Modest single (renters)
$340,000

These estimates assume you’ll draw down your super across retirement and receive part of the Age Pension along the way.

But it’s important to remember that these are not one-size-fits-all numbers. Even the “comfortable” lifestyle only allows for one overseas trip every seven years and a “reasonable” car – not a shiny Porsche if that’s your jam. It doesn’t cover golf memberships, luxury travel, or that spin studio you might decide to join in retirement.

In fact, research commissioned by one of the nation’s largest super funds, Australian Retirement Trust (ART), found the average amount Australians estimate they’ll need in retirement is now $940,509, up from $791,796 in 2022 (a 19% increase).

The reality, though, is sobering: most Australians are nowhere near these benchmarks or estimates. According to ATO data, half the population is well short of even the modest targets when it comes to super.

Source: ATO individuals statistics for taxation 2022–23 (the latest period available)

Source: ATO individuals statistics for taxation 2022–23 (the latest period available)
Projecting the right retirement number

Advisers often start with a simple rule of thumb: in retirement, you’ll need about 70% of your working income to maintain a similar lifestyle. It’s a neat shortcut, but in practice it depends heavily on your circumstances – whether you own your home, whether the kids are finally off the payroll, and whether you plan to travel the world or stick closer to home.

Another guide is the so-called “4% rule” – build a portfolio large enough that you can draw down 4% per year to fund your spending. If you want $75,000 annually, that implies a nest egg of around ~$1.9 million.
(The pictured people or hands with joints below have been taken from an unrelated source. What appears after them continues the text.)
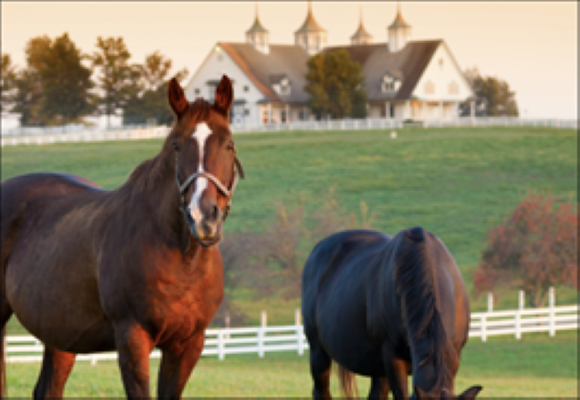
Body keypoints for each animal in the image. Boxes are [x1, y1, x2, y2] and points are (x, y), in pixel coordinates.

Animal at [0, 74, 245, 396]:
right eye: (177, 146)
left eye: (229, 145)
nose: (202, 216)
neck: (182, 259)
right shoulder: (132, 339)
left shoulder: (187, 345)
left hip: (61, 332)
But it all comes down to the lifestyle you envision. Your expenses in retirement may look very different from those in your working years. As AustralianSuper Head of Advice and Guidance Ross Ackland explains:

“Some people think they need to be chasing a seven-figure balance to live well in retirement, but many Australians are thriving with less because they’ve planned around their lifestyle, not just a number.”

Steps to close the gap

For those still working, Denis’ experience underscores a simple lesson: don’t forget to pay yourself first.

ASFA’s Delahunty says that voluntary contributions, on top of the compulsory Superannuation Guarantee, can make a meaningful difference to people’s confidence about the future. 

“Contributing extra to super can help some people ensure they won’t have to downgrade the lifestyle they’ve become accustomed to when they retire, whether that’s having a new iPhone and access to streaming, or the other pleasures of modern life,” she says.

Anne Fuchs, Executive General Manager of Advocacy and Impact at ART, highlights a few practical steps for employes following the increase to 12% in the Superannuation Guarantee from July of this year:

Check your payslip: Make sure your employer is contributing the correct amount of super.

Consider additional contributions: Salary sacrificing or after-tax top-ups can accelerate your retirement savings.

Calculate your future earnings: Use online tools or calculators to see how changes to contributions could affect your retirement income.

Review your fund: Fees, performance and insurance can all materially affect your long-term outcome.

Above all, it may pay to seek professional financial advice. 

This wire takes a broad look at the challenges of funding retirement, but every situation is different. Sequencing risk, portfolio construction, the decision to downsize, and even whether to help your children onto the property ladder can all shape your long-term security in different ways.

Final words

A comfortable retirement now costs more than $75,000 a year for couples, and most Australians are falling well short. But remember, those benchmarks are only guides.

What matters most is aligning your savings and investments with the life you want to live – and starting to plan for it today with simple steps, like salary sacrificing a little extra.